### Aim of the task
Reproduce every line of the data, exactly and without its pictures.

### Extracted information
^^^^^^^^
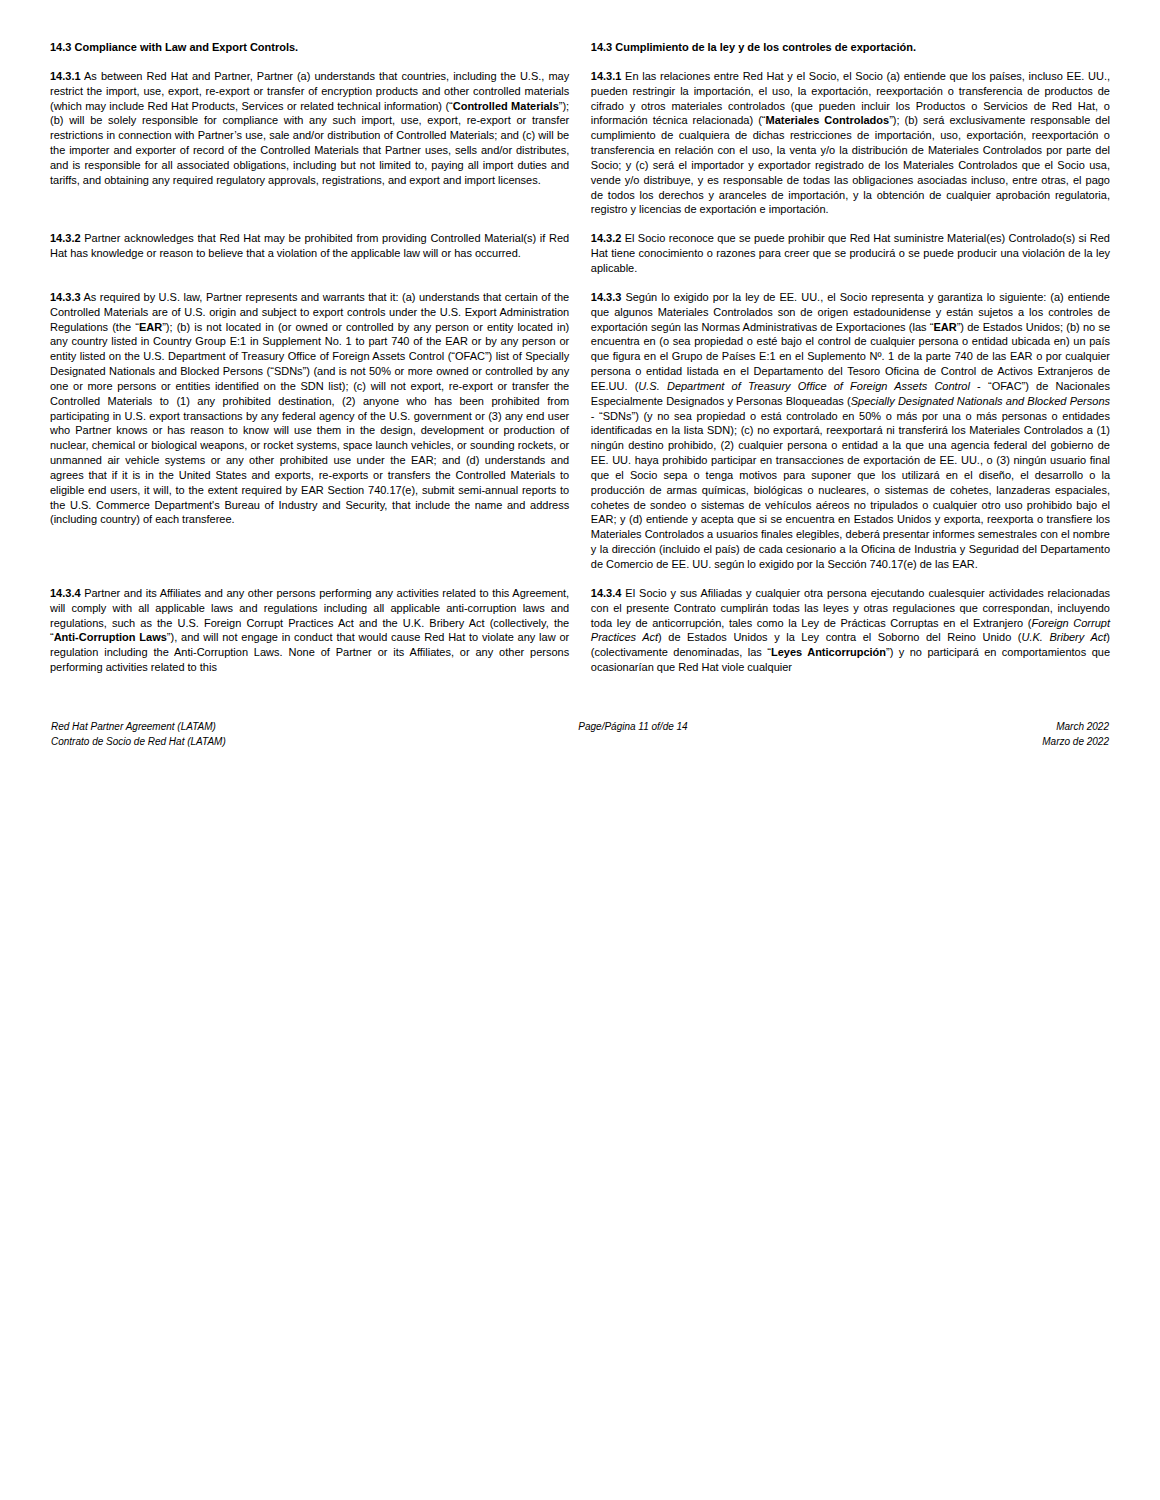| 14.3 Compliance with Law and Export Controls. | | 14.3 Cumplimiento de la ley y de los controles de exportación. |
| 14.3.1 As between Red Hat and Partner, Partner (a) understands that countries, including the U.S., may restrict the import, use, export, re-export or transfer of encryption products and other controlled materials (which may include Red Hat Products, Services or related technical information) (“ Controlled Materials ”); (b) will be solely responsible for compliance with any such import, use, export, re-export or transfer restrictions in connection with Partner’s use, sale and/or distribution of Controlled Materials; and (c) will be the importer and exporter of record of the Controlled Materials that Partner uses, sells and/or distributes, and is responsible for all associated obligations, including but not limited to, paying all import duties and tariffs, and obtaining any required regulatory approvals, registrations, and export and import licenses. | | 14.3.1 En las relaciones entre Red Hat y el Socio, el Socio (a) entiende que los países, incluso EE. UU., pueden restringir la importación, el uso, la exportación, reexportación o transferencia de productos de cifrado y otros materiales controlados (que pueden incluir los Productos o Servicios de Red Hat, o información técnica relacionada) (“ Materiales Controlados ”); (b) será exclusivamente responsable del cumplimiento de cualquiera de dichas restricciones de importación, uso, exportación, reexportación o transferencia en relación con el uso, la venta y/o la distribución de Materiales Controlados por parte del Socio; y (c) será el importador y exportador registrado de los Materiales Controlados que el Socio usa, vende y/o distribuye, y es responsable de todas las obligaciones asociadas incluso, entre otras, el pago de todos los derechos y aranceles de importación, y la obtención de cualquier aprobación regulatoria, registro y licencias de exportación e importación. |
| 14.3.2 Partner acknowledges that Red Hat may be prohibited from providing Controlled Material(s) if Red Hat has knowledge or reason to believe that a violation of the applicable law will or has occurred. | | 14.3.2 El Socio reconoce que se puede prohibir que Red Hat suministre Material(es) Controlado(s) si Red Hat tiene conocimiento o razones para creer que se producirá o se puede producir una violación de la ley aplicable. |
| 14.3.3 As required by U.S. law, Partner represents and warrants that it: (a) understands that certain of the Controlled Materials are of U.S. origin and subject to export controls under the U.S. Export Administration Regulations (the “ EAR ”); (b) is not located in (or owned or controlled by any person or entity located in) any country listed in Country Group E:1 in Supplement No. 1 to part 740 of the EAR or by any person or entity listed on the U.S. Department of Treasury Office of Foreign Assets Control (“OFAC”) list of Specially Designated Nationals and Blocked Persons (“SDNs”) (and is not 50% or more owned or controlled by any one or more persons or entities identified on the SDN list); (c) will not export, re-export or transfer the Controlled Materials to (1) any prohibited destination, (2) anyone who has been prohibited from participating in U.S. export transactions by any federal agency of the U.S. government or (3) any end user who Partner knows or has reason to know will use them in the design, development or production of nuclear, chemical or biological weapons, or rocket systems, space launch vehicles, or sounding rockets, or unmanned air vehicle systems or any other prohibited use under the EAR; and (d) understands and agrees that if it is in the United States and exports, re-exports or transfers the Controlled Materials to eligible end users, it will, to the extent required by EAR Section 740.17(e), submit semi-annual reports to the U.S. Commerce Department's Bureau of Industry and Security, that include the name and address (including country) of each transferee. | | 14.3.3 Según lo exigido por la ley de EE. UU., el Socio representa y garantiza lo siguiente: (a) entiende que algunos Materiales Controlados son de origen estadounidense y están sujetos a los controles de exportación según las Normas Administrativas de Exportaciones (las “ EAR ”) de Estados Unidos; (b) no se encuentra en (o sea propiedad o esté bajo el control de cualquier persona o entidad ubicada en) un país que figura en el Grupo de Países E:1 en el Suplemento Nº. 1 de la parte 740 de las EAR o por cualquier persona o entidad listada en el Departamento del Tesoro Oficina de Control de Activos Extranjeros de EE.UU. ( U.S. Department of Treasury Office of Foreign Assets Control - “OFAC”) de Nacionales Especialmente Designados y Personas Bloqueadas ( Specially Designated Nationals and Blocked Persons - “SDNs”) (y no sea propiedad o está controlado en 50% o más por una o más personas o entidades identificadas en la lista SDN); (c) no exportará, reexportará ni transferirá los Materiales Controlados a (1) ningún destino prohibido, (2) cualquier persona o entidad a la que una agencia federal del gobierno de EE. UU. haya prohibido participar en transacciones de exportación de EE. UU., o (3) ningún usuario final que el Socio sepa o tenga motivos para suponer que los utilizará en el diseño, el desarrollo o la producción de armas químicas, biológicas o nucleares, o sistemas de cohetes, lanzaderas espaciales, cohetes de sondeo o sistemas de vehículos aéreos no tripulados o cualquier otro uso prohibido bajo el EAR; y (d) entiende y acepta que si se encuentra en Estados Unidos y exporta, reexporta o transfiere los Materiales Controlados a usuarios finales elegibles, deberá presentar informes semestrales con el nombre y la dirección (incluido el país) de cada cesionario a la Oficina de Industria y Seguridad del Departamento de Comercio de EE. UU. según lo exigido por la Sección 740.17(e) de las EAR. |
| 14.3.4 Partner and its Affiliates and any other persons performing any activities related to this Agreement, will comply with all applicable laws and regulations including all applicable anti-corruption laws and regulations, such as the U.S. Foreign Corrupt Practices Act and the U.K. Bribery Act (collectively, the “ Anti-Corruption Laws ”), and will not engage in conduct that would cause Red Hat to violate any law or regulation including the Anti-Corruption Laws. None of Partner or its Affiliates, or any other persons performing activities related to this | | 14.3.4 El Socio y sus Afiliadas y cualquier otra persona ejecutando cualesquier actividades relacionadas con el presente Contrato cumplirán todas las leyes y otras regulaciones que correspondan, incluyendo toda ley de anticorrupción, tales como la Ley de Prácticas Corruptas en el Extranjero ( Foreign Corrupt Practices Act ) de Estados Unidos y la Ley contra el Soborno del Reino Unido ( U.K. Bribery Act ) (colectivamente denominadas, las “ Leyes Anticorrupción ”) y no participará en comportamientos que ocasionarían que Red Hat viole cualquier |
| Red Hat Partner Agreement (LATAM) | Page/Página 11 of/de 14 | March 2022 |
| Contrato de Socio de Red Hat (LATAM) | | Marzo de 2022 |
^^^^^^^^
### Reply
| 14.3 Compliance with Law and Export Controls. | | 14.3 Cumplimiento de la ley y de los controles de exportación. |
| 14.3.1 As between Red Hat and Partner, Partner (a) understands that countries, including the U.S., may restrict the import, use, export, re-export or transfer of encryption products and other controlled materials (which may include Red Hat Products, Services or related technical information) (“ Controlled Materials ”); (b) will be solely responsible for compliance with any such import, use, export, re-export or transfer restrictions in connection with Partner’s use, sale and/or distribution of Controlled Materials; and (c) will be the importer and exporter of record of the Controlled Materials that Partner uses, sells and/or distributes, and is responsible for all associated obligations, including but not limited to, paying all import duties and tariffs, and obtaining any required regulatory approvals, registrations, and export and import licenses. | | 14.3.1 En las relaciones entre Red Hat y el Socio, el Socio (a) entiende que los países, incluso EE. UU., pueden restringir la importación, el uso, la exportación, reexportación o transferencia de productos de cifrado y otros materiales controlados (que pueden incluir los Productos o Servicios de Red Hat, o información técnica relacionada) (“ Materiales Controlados ”); (b) será exclusivamente responsable del cumplimiento de cualquiera de dichas restricciones de importación, uso, exportación, reexportación o transferencia en relación con el uso, la venta y/o la distribución de Materiales Controlados por parte del Socio; y (c) será el importador y exportador registrado de los Materiales Controlados que el Socio usa, vende y/o distribuye, y es responsable de todas las obligaciones asociadas incluso, entre otras, el pago de todos los derechos y aranceles de importación, y la obtención de cualquier aprobación regulatoria, registro y licencias de exportación e importación. |
| 14.3.2 Partner acknowledges that Red Hat may be prohibited from providing Controlled Material(s) if Red Hat has knowledge or reason to believe that a violation of the applicable law will or has occurred. | | 14.3.2 El Socio reconoce que se puede prohibir que Red Hat suministre Material(es) Controlado(s) si Red Hat tiene conocimiento o razones para creer que se producirá o se puede producir una violación de la ley aplicable. |
| 14.3.3 As required by U.S. law, Partner represents and warrants that it: (a) understands that certain of the Controlled Materials are of U.S. origin and subject to export controls under the U.S. Export Administration Regulations (the “ EAR ”); (b) is not located in (or owned or controlled by any person or entity located in) any country listed in Country Group E:1 in Supplement No. 1 to part 740 of the EAR or by any person or entity listed on the U.S. Department of Treasury Office of Foreign Assets Control (“OFAC”) list of Specially Designated Nationals and Blocked Persons (“SDNs”) (and is not 50% or more owned or controlled by any one or more persons or entities identified on the SDN list); (c) will not export, re-export or transfer the Controlled Materials to (1) any prohibited destination, (2) anyone who has been prohibited from participating in U.S. export transactions by any federal agency of the U.S. government or (3) any end user who Partner knows or has reason to know will use them in the design, development or production of nuclear, chemical or biological weapons, or rocket systems, space launch vehicles, or sounding rockets, or unmanned air vehicle systems or any other prohibited use under the EAR; and (d) understands and agrees that if it is in the United States and exports, re-exports or transfers the Controlled Materials to eligible end users, it will, to the extent required by EAR Section 740.17(e), submit semi-annual reports to the U.S. Commerce Department's Bureau of Industry and Security, that include the name and address (including country) of each transferee. | | 14.3.3 Según lo exigido por la ley de EE. UU., el Socio representa y garantiza lo siguiente: (a) entiende que algunos Materiales Controlados son de origen estadounidense y están sujetos a los controles de exportación según las Normas Administrativas de Exportaciones (las “ EAR ”) de Estados Unidos; (b) no se encuentra en (o sea propiedad o esté bajo el control de cualquier persona o entidad ubicada en) un país que figura en el Grupo de Países E:1 en el Suplemento Nº. 1 de la parte 740 de las EAR o por cualquier persona o entidad listada en el Departamento del Tesoro Oficina de Control de Activos Extranjeros de EE.UU. ( U.S. Department of Treasury Office of Foreign Assets Control - “OFAC”) de Nacionales Especialmente Designados y Personas Bloqueadas ( Specially Designated Nationals and Blocked Persons - “SDNs”) (y no sea propiedad o está controlado en 50% o más por una o más personas o entidades identificadas en la lista SDN); (c) no exportará, reexportará ni transferirá los Materiales Controlados a (1) ningún destino prohibido, (2) cualquier persona o entidad a la que una agencia federal del gobierno de EE. UU. haya prohibido participar en transacciones de exportación de EE. UU., o (3) ningún usuario final que el Socio sepa o tenga motivos para suponer que los utilizará en el diseño, el desarrollo o la producción de armas químicas, biológicas o nucleares, o sistemas de cohetes, lanzaderas espaciales, cohetes de sondeo o sistemas de vehículos aéreos no tripulados o cualquier otro uso prohibido bajo el EAR; y (d) entiende y acepta que si se encuentra en Estados Unidos y exporta, reexporta o transfiere los Materiales Controlados a usuarios finales elegibles, deberá presentar informes semestrales con el nombre y la dirección (incluido el país) de cada cesionario a la Oficina de Industria y Seguridad del Departamento de Comercio de EE. UU. según lo exigido por la Sección 740.17(e) de las EAR. |
| 14.3.4 Partner and its Affiliates and any other persons performing any activities related to this Agreement, will comply with all applicable laws and regulations including all applicable anti-corruption laws and regulations, such as the U.S. Foreign Corrupt Practices Act and the U.K. Bribery Act (collectively, the “ Anti-Corruption Laws ”), and will not engage in conduct that would cause Red Hat to violate any law or regulation including the Anti-Corruption Laws. None of Partner or its Affiliates, or any other persons performing activities related to this | | 14.3.4 El Socio y sus Afiliadas y cualquier otra persona ejecutando cualesquier actividades relacionadas con el presente Contrato cumplirán todas las leyes y otras regulaciones que correspondan, incluyendo toda ley de anticorrupción, tales como la Ley de Prácticas Corruptas en el Extranjero ( Foreign Corrupt Practices Act ) de Estados Unidos y la Ley contra el Soborno del Reino Unido ( U.K. Bribery Act ) (colectivamente denominadas, las “ Leyes Anticorrupción ”) y no participará en comportamientos que ocasionarían que Red Hat viole cualquier |
| Red Hat Partner Agreement (LATAM) | Page/Página 11 of/de 14 | March 2022 |
| Contrato de Socio de Red Hat (LATAM) | | Marzo de 2022 |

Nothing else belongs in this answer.